For iron, the material used for most of the studies, with no foot one gets very soft X-rays. With a long foot one gets a few harder X-rays. With full parametric variation of foot size one gets an optimal value at 8-10 nanosec pulse duration.
Using a computer analysis to solve the rate equations resulting from a microscopic description of all the principal collisional and radiative processes in the experiment, good agreement is found between the calculation and experiment.
Experiments were made also with pellets, but most of the emphasis has been on slabs because they appear to be more useful in gaining basic data, although they may not be the best geometry. Similarly, emphasis has been on iron, although it may not be the best material.
Laser bombardment of high-Z materials appears promising for an X-ray laser, and also has other used. In fact emphasis has primarily been on other uses.
Because of the good conversion efficiency and considerable line output, it appears that by making a different selection of targets, most of the energy could be made to come out in a few lines. When one pulses a material rapidly compared to the lifetime of the states involved, one would expect to produce metastable states. If superradiant levels are present in the laser focus, the device would be close to a laser. The only problem left would be to make a cavity.

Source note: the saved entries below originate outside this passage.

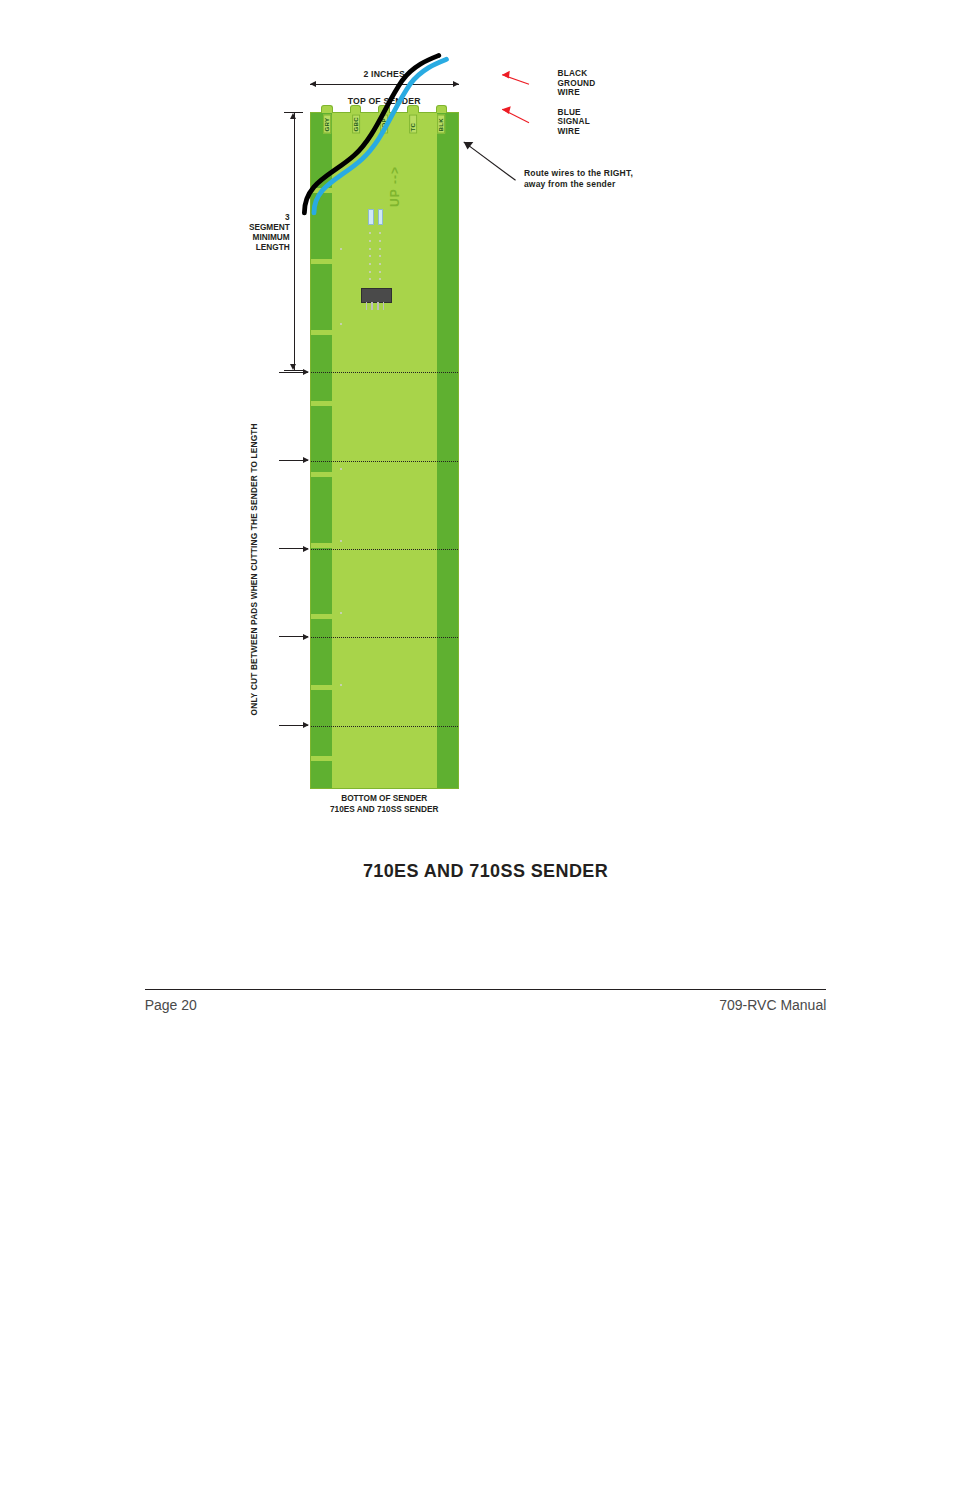2 INCHES
TOP OF SENDER
3 SEGMENT
MINIMUM
LENGTH
ONLY CUT BETWEEN PADS WHEN CUTTING THE SENDER TO LENGTH
GRY GBC TOP TC BLK
UP -->
BLACK
GROUND
WIRE
BLUE
SIGNAL
WIRE
Route wires to the RIGHT,
away from the sender
BOTTOM OF SENDER
710ES AND 710SS SENDER
710ES AND 710SS SENDER
Page 20
709-RVC Manual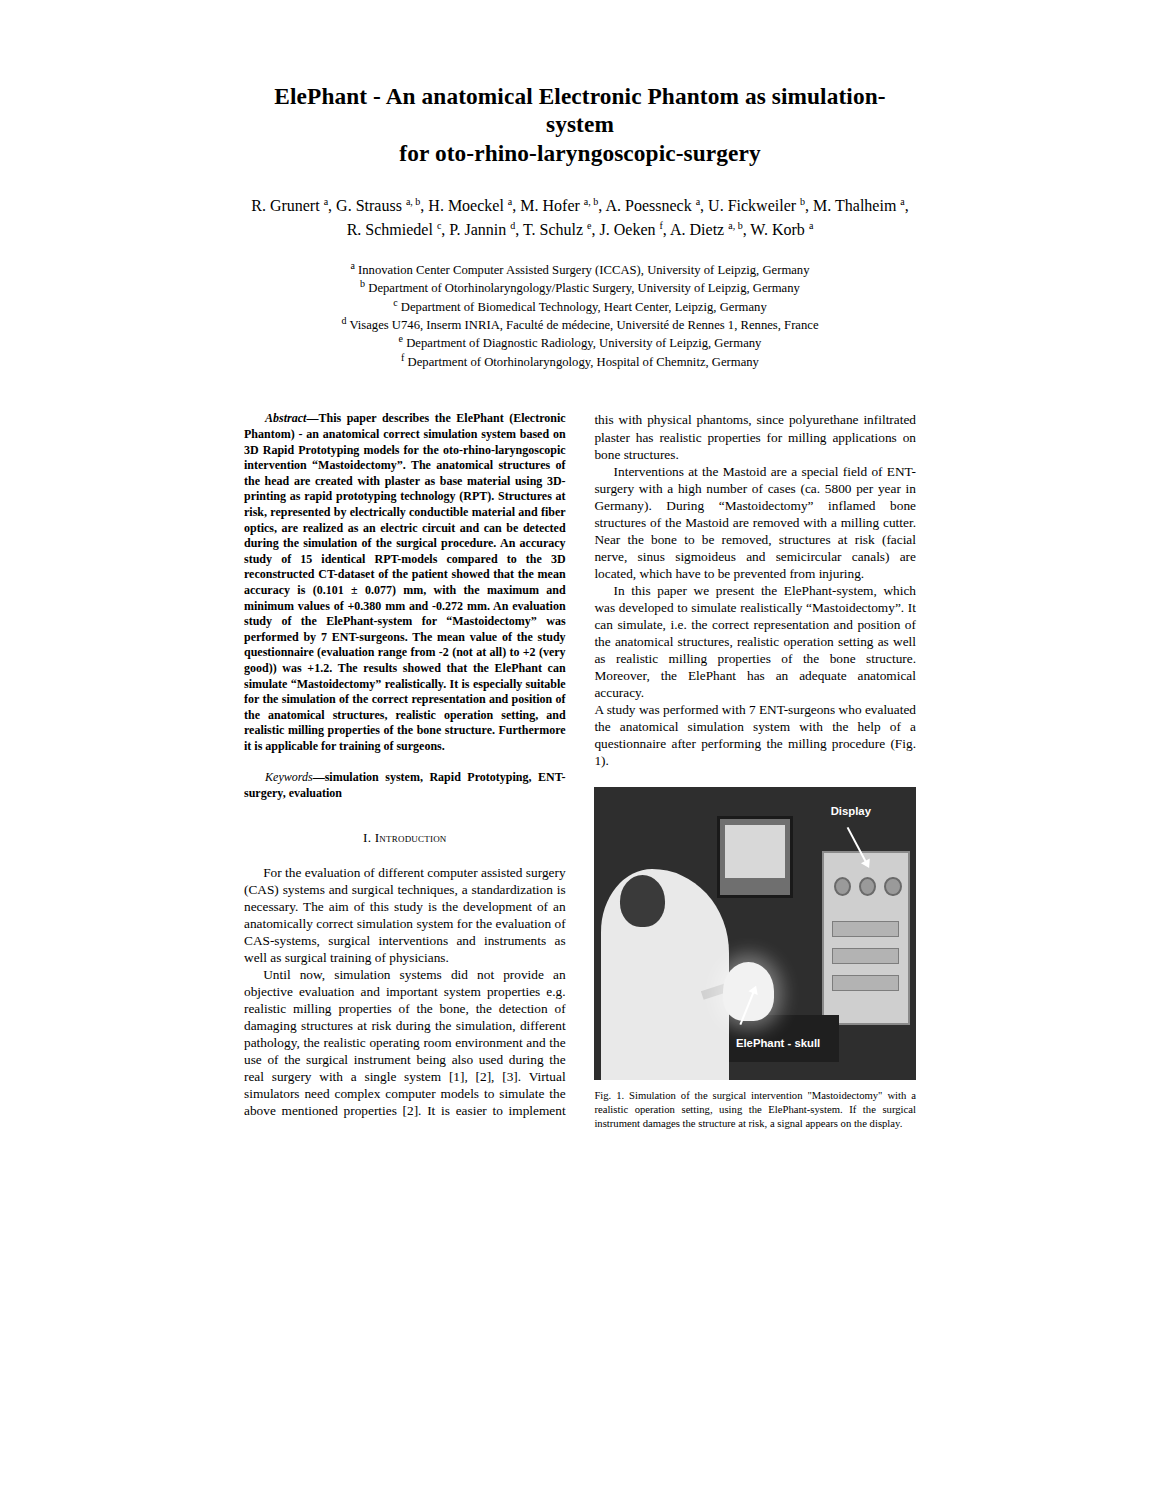ElePhant - An anatomical Electronic Phantom as simulation-system
for oto-rhino-laryngoscopic-surgery
R. Grunert a, G. Strauss a, b, H. Moeckel a, M. Hofer a, b, A. Poessneck a, U. Fickweiler b, M. Thalheim a,
R. Schmiedel c, P. Jannin d, T. Schulz e, J. Oeken f, A. Dietz a, b, W. Korb a
a Innovation Center Computer Assisted Surgery (ICCAS), University of Leipzig, Germany
b Department of Otorhinolaryngology/Plastic Surgery, University of Leipzig, Germany
c Department of Biomedical Technology, Heart Center, Leipzig, Germany
d Visages U746, Inserm INRIA, Faculté de médecine, Université de Rennes 1, Rennes, France
e Department of Diagnostic Radiology, University of Leipzig, Germany
f Department of Otorhinolaryngology, Hospital of Chemnitz, Germany
Abstract—This paper describes the ElePhant (Electronic Phantom) - an anatomical correct simulation system based on 3D Rapid Prototyping models for the oto-rhino-laryngoscopic intervention “Mastoidectomy”. The anatomical structures of the head are created with plaster as base material using 3D-printing as rapid prototyping technology (RPT). Structures at risk, represented by electrically conductible material and fiber optics, are realized as an electric circuit and can be detected during the simulation of the surgical procedure. An accuracy study of 15 identical RPT-models compared to the 3D reconstructed CT-dataset of the patient showed that the mean accuracy is (0.101 ± 0.077) mm, with the maximum and minimum values of +0.380 mm and -0.272 mm. An evaluation study of the ElePhant-system for “Mastoidectomy” was performed by 7 ENT-surgeons. The mean value of the study questionnaire (evaluation range from -2 (not at all) to +2 (very good)) was +1.2. The results showed that the ElePhant can simulate “Mastoidectomy” realistically. It is especially suitable for the simulation of the correct representation and position of the anatomical structures, realistic operation setting, and realistic milling properties of the bone structure. Furthermore it is applicable for training of surgeons.
Keywords—simulation system, Rapid Prototyping, ENT-surgery, evaluation
I. Introduction
For the evaluation of different computer assisted surgery (CAS) systems and surgical techniques, a standardization is necessary. The aim of this study is the development of an anatomically correct simulation system for the evaluation of CAS-systems, surgical interventions and instruments as well as surgical training of physicians.
Until now, simulation systems did not provide an objective evaluation and important system properties e.g. realistic milling properties of the bone, the detection of damaging structures at risk during the simulation, different pathology, the realistic operating room environment and the use of the surgical instrument being also used during the real surgery with a single system [1], [2], [3]. Virtual simulators need complex computer models to simulate the above mentioned properties [2]. It is easier to implement this with physical phantoms, since polyurethane infiltrated plaster has realistic properties for milling applications on bone structures.
Interventions at the Mastoid are a special field of ENT-surgery with a high number of cases (ca. 5800 per year in Germany). During “Mastoidectomy” inflamed bone structures of the Mastoid are removed with a milling cutter. Near the bone to be removed, structures at risk (facial nerve, sinus sigmoideus and semicircular canals) are located, which have to be prevented from injuring.
In this paper we present the ElePhant-system, which was developed to simulate realistically “Mastoidectomy”. It can simulate, i.e. the correct representation and position of the anatomical structures, realistic operation setting as well as realistic milling properties of the bone structure. Moreover, the ElePhant has an adequate anatomical accuracy.
A study was performed with 7 ENT-surgeons who evaluated the anatomical simulation system with the help of a questionnaire after performing the milling procedure (Fig. 1).
Display
ElePhant - skull
Fig. 1. Simulation of the surgical intervention "Mastoidectomy" with a realistic operation setting, using the ElePhant-system. If the surgical instrument damages the structure at risk, a signal appears on the display.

The interaction of a laser beam with high-Z materials is also useful for controlled fusion. The technique may play a key role in lowering the threshold laser energies for achieving fusion. Although most of the emphasis in this effort has been with light materials, high-Z materials could be used in conjunction with deuterium and tritium, perhaps in different layers.
An intense point source of X-rays with a high conversion efficiency of laser light into X-rays has been developed. The X-rays emanate from a spot of approximately 100 microns diameter, and a large fraction of the X-rays (sometimes 50% or more) are emitted in the form of spectral lines.
An important implication of these properties is the fact that many of the applications that are generally cited in justification of an X-ray laser can be accomplished with a point source (i.e., "spatially coherent" source) of X-ray lines, or even with a point source of broad band X-rays. For example, a significant fraction of the X-rays can be focused to another point or into a parallel beam by means of critical angle reflectors, Fresnel zone plates, or Bragg diffractors.
It is calculated that the X-ray emission in a single spectral line can exceed 1% of the indicent laser light. This can also be true when a substantial amount of amplification through stimulated emission occurs. In the latter case the device constitutes an actual X-ray laser, which can provide a narrow beam if the plasma shape is a suitably long cylinder or an X-ray cavity is constructed. Indeed, in addition to the fact that it can serve many of the functions of an X-ray laser, the point source device is only one step away from a true X-ray laser. Large outputs of X-ray lines are being produced in a highly nonequilibrium plasma, and theory says that a substantial amount of stimulated emission can occur with some adjustments of plasma temperature of target configuration.
Statements are often made that picosecond or terrawatt pumping pulses are required for an X-ray laser. This appears to be untrue. Calculations indicate that a nanosecond laser pulse with 100 to 1000 joules of energy should be more than adequate.
Another route to an X-ray laser is to use the X-rays generated by the present technique to knock out inner shell electrons from atoms in a separate laser medium and thereby create a population inversion.